Auteur: Yann Moix
Editeur: Grasset – 2 janvier 2019 (128 pages)
Lu en décembre 2018
Mon avis: Jusqu’ici, je ne connaissais rien de l’œuvre et de la vie de Yann Moix, en dehors du film « Podium » et de quelques polémiques qui atteignent de temps à autre mon oreille distraite de Belgo-bruxelloise. Voici qu’avec « Rompre », je découvre sa vie amoureuse compliquée, une vie qu’il rend lui-même, consciemment mais involontairement (si cela a du sens), compliquée, répétant à l’envi le même schéma destructeur. A chaque nouvelle relation qui débute, il sait qu’elle prendra fin, par sa propre faute. Parce que « lorsque [il] rencontre une femme, ce n’est pas elle [qu’il] rencontre, mais une autre : celle [qu’il a] non seulement envie, mais besoin d’inventer« . Et bien sûr, un telle relation, construite avec une femme idéalisée, fondée sur un « immense malentendu« , finit par s’écrouler, la plupart du temps sabordée par Yann Moix lui-même, qui ne résiste pas à tendre le fouet pour se faire battre. Si le premier sentiment qu’il éprouve est un soulagement paradoxal (enfin libre!), il ne tarde pas à souffrir énormément de ces ruptures, de l’absence, de la solitude. Parfois il tente de reconquérir certaines de ces femmes, mais, terriblement lucide, il comprend que c’est l’amour qui lui fait peur, une peur ancrée, notamment, dans une enfance maltraitée et humiliée, et qui l’empêche de s’aimer lui-même.
Ecrit sous la forme d’un dialogue fictif avec un ami qui tente de le consoler de sa dernière rupture, ce texte est une réflexion quasiment philosophique d’un homme torturé par l’amour, la séparation, la jalousie et leurs souffrances. L’écriture est belle, fine et subtile ; l’auteur a un sens certain de la formule. Une mise à nu clairvoyante et désenchantée, qui en touchera certains et en laissera d’autres de marbre. J’avoue qu’entre les deux, mon cœur balance: le sort particulier du personnage ne m’a pas particulièrement émue, mais son analyse de ces sentiments universels sonne juste et entre en résonance avec nos petites et grandes douleurs personnelles, enfouies plus ou moins profondément dans nos souvenirs…
En partenariat avec les éditions Grasset via Netgalley.

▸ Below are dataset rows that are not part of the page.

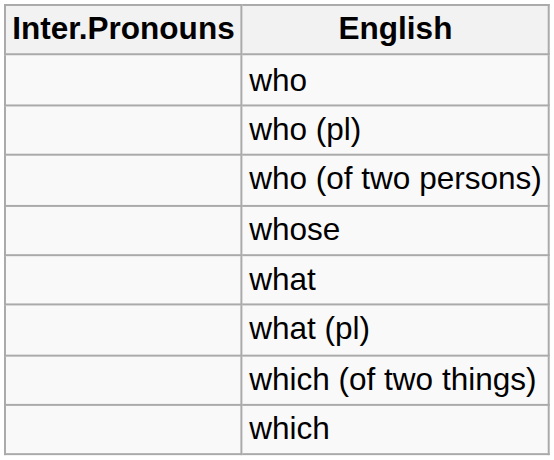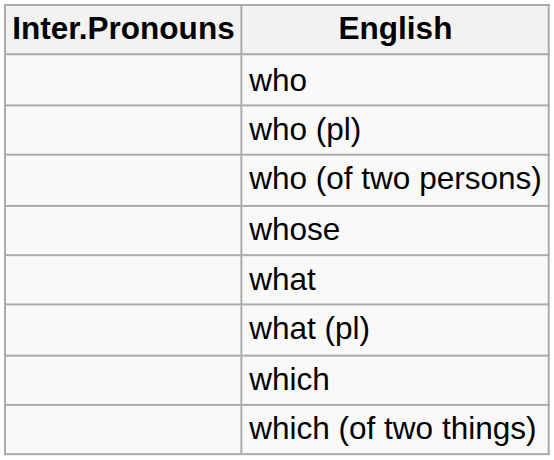rows swapped: which <-> which (of two things)
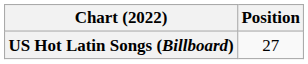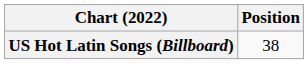US Hot Latin Songs (Billboard) | Position: 27 -> 38
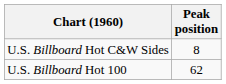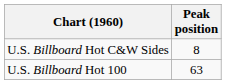U.S. Billboard Hot 100 | Peak position: 62 -> 63
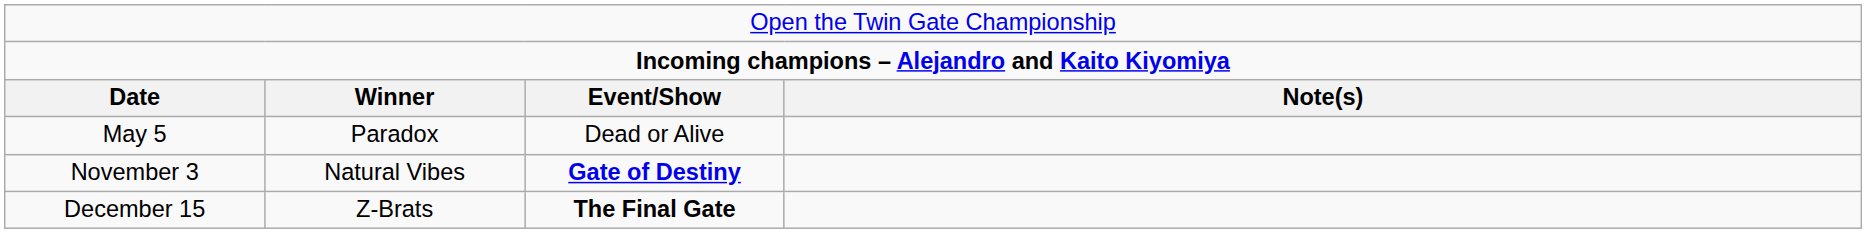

Présentation par l’éditeur:
Avec ce roman, Yann Moix revient à son thème de prédilection : l’amour (et ses dépendances : la jalousie, la haine, la rivalité, la séduction, l’addiction, etc…)
Et son livre prend la forme d’un dialogue imaginaire (à la manière du Neveu de Rameau de Diderot, ou de L’idée fixe de Paul Valéry) où Yann Moix bavarde, à la terrasse d’un café, avec un ami qui tente de le consoler à la suite de sa dernière déconvenue amoureuse…
Dans un roman précédent, l’auteur avait choisi, comme incipit : « Ce que les femmes préfèrent, chez moi, c’est me quitter »…
L’inverse eut été plus exact car, dans ce livre – précisément intitulé « Rompre » -, le narrateur confesse qu’il ne peut s’empêcher de mettre un terme très prématuré à chacune de ses aventures, de les « rompre » tant il craint d’aimer et d’être aimé…
Evidemment, cette disposition mentale vient de loin : de l’enfance, de douleurs enfouies, d’humiliations passées…
Mais tout, ici, prend un aspect drolatique et fort peu psychanalytique.
Dans ce dialogue, la « rupture » sert ainsi de prétexte à une variation sur la solitude, sur la jalousie, sur l’enfer narcissique, sur la violence amoureuse.
Formules et aphorismes fusent sous la plume moixienne.
L’écrivain se reproche, au fond, de ne pas savoir aimer – les femmes, bien sûr, mais aussi, et surtout, lui-même.
Et c’est sur cette note tenue qu’il compose ce « journal d’un séducteur-destructeur ».
Quelques citations:
– « Le couple m’asphyxiait. Je ne parviens pas à saisir ce qui nous y attèle. La vie humaine est si exubérante, ses aventures si diversifiables, que l’arraisonnement de nos libertés, de nos folies, de nos possibles, à une seule et unique structure fait à mes yeux figure de tombeau.[…] Au sein du couple, celui que je suis étouffe tous ceux que j’aurais pu être. […] Rien ne justifie le couple, hors la peur de rester seul avec soi ».
– « Le bonheur habite dans le passé et quand il était du présent je ne me doutais pas qu’il était du bonheur: il était une promesse de souffrance pour plus tard ».